- _The data_

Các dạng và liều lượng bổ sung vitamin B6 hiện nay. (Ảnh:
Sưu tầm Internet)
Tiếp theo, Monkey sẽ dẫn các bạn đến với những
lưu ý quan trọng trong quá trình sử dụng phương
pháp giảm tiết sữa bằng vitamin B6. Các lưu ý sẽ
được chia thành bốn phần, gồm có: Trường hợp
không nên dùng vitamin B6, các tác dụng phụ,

- _Directions_
The records above must be printed again in full, exactly as written.

- _Answer space_
Các dạng và liều lượng bổ sung vitamin B6 hiện nay. (Ảnh:
Sưu tầm Internet)
Tiếp theo, Monkey sẽ dẫn các bạn đến với những
lưu ý quan trọng trong quá trình sử dụng phương
pháp giảm tiết sữa bằng vitamin B6. Các lưu ý sẽ
được chia thành bốn phần, gồm có: Trường hợp
không nên dùng vitamin B6, các tác dụng phụ,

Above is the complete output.